La Conférence des évêques de France reconnaît désormais la responsabilité institutionnelle de l’Église dans les violences commises contre des mineurs depuis 1950. Cette prise de conscience a conduit à la création de dispositifs concrets, dont l’Instance nationale indépendante de reconnaissance et de réparation qui a accompagné environ 2 500 personnes. Des formations de prévention et des protocoles de signalement ont été déployés dans la majorité des diocèses.

Pourtant, ce travail de transformation se heurte à des résistances internes. La réapparition récurrente d’affaires anciennes au sein d’établissements scolaires catholiques témoigne des limites de ce processus. Des révélations concernant des institutions comme Notre-Dame de Bétharram ou Saint-Stanislas à Nantes provoquent une vive émotion parmi les victimes et leurs soutiens.

La présidente de la Conférence des religieux et religieuses de France souligne que la colère persiste face à ces résurgences. L’Instance nationale indépendante constate une augmentation des saisines liée à ces nouvelles révélations. Sa présidente appelle à une reconnaissance formelle de la part de l’enseignement catholique.

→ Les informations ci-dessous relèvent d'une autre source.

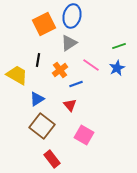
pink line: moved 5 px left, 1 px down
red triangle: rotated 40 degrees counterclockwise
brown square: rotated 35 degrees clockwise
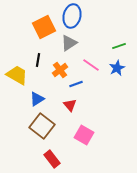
orange square: moved 3 px down
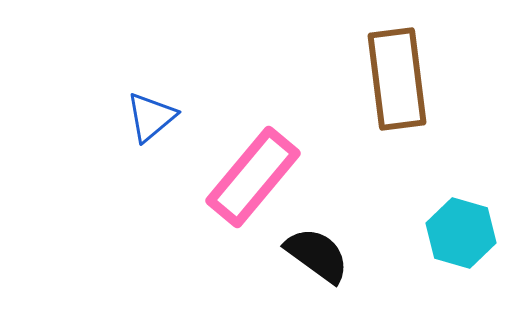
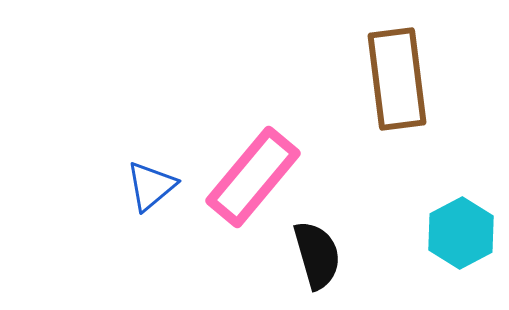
blue triangle: moved 69 px down
cyan hexagon: rotated 16 degrees clockwise
black semicircle: rotated 38 degrees clockwise
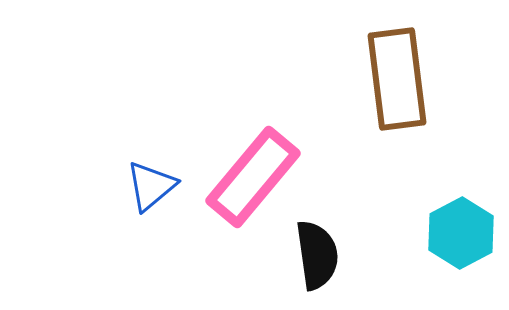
black semicircle: rotated 8 degrees clockwise
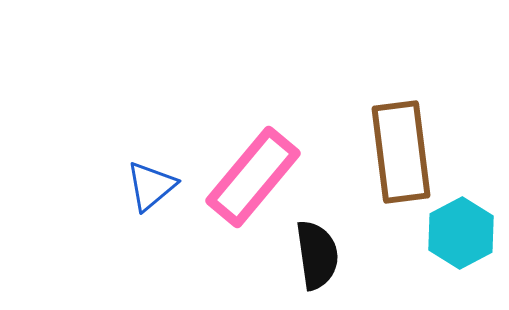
brown rectangle: moved 4 px right, 73 px down
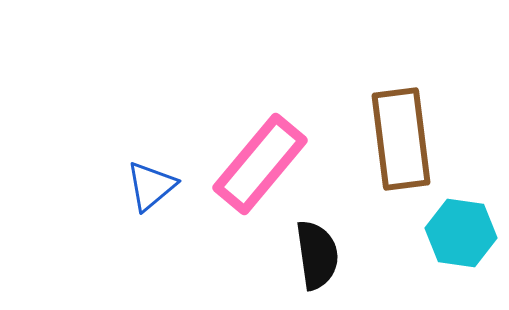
brown rectangle: moved 13 px up
pink rectangle: moved 7 px right, 13 px up
cyan hexagon: rotated 24 degrees counterclockwise
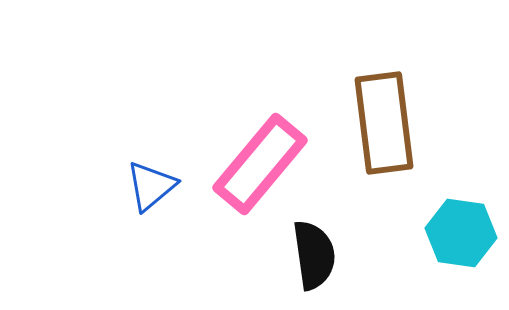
brown rectangle: moved 17 px left, 16 px up
black semicircle: moved 3 px left
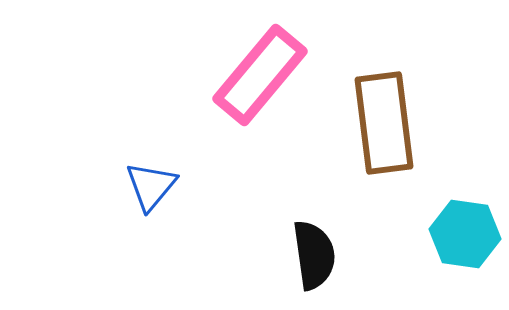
pink rectangle: moved 89 px up
blue triangle: rotated 10 degrees counterclockwise
cyan hexagon: moved 4 px right, 1 px down
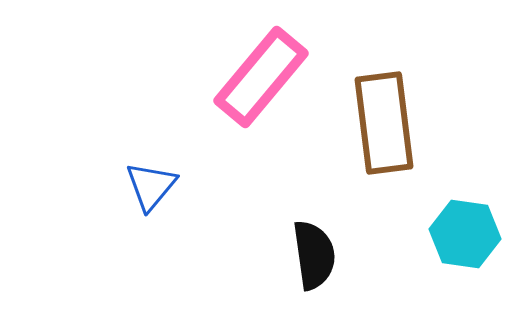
pink rectangle: moved 1 px right, 2 px down
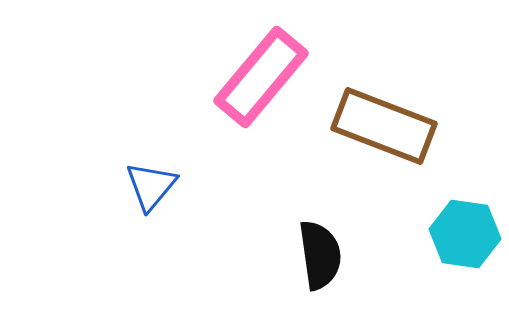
brown rectangle: moved 3 px down; rotated 62 degrees counterclockwise
black semicircle: moved 6 px right
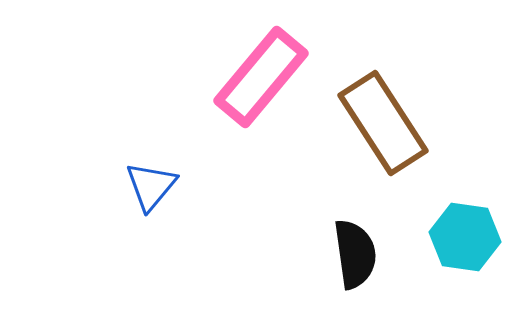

Le nouveau président de la Conférence des évêques de France a identifié plusieurs chantiers prioritaires, dont la pérennisation des instances de réparation et l’élargissement de leur action aux victimes devenues majeures. Des observateurs pointent cependant le caractère encore timide des mesures concernant ces dernières.

Certains épisodes récents ont montré la persistance de réflexes institutionnels problématiques. Des nominations contestées de clercs impliqués dans des affaires anciennes ont dû être revues sous la pression. Ces cas illustrent la difficulté pour une partie de l’institution à considérer la dimension systémique des violences.

Malgré les progrès accomplis, la route reste longue pour que l’Église intègre pleinement la nécessité d’un changement en profondeur. Le travail de mémoire et de réparation se poursuit dans un contexte où la tentation de tourner la page existe toujours au sein de certaines composantes de l’institution catholique.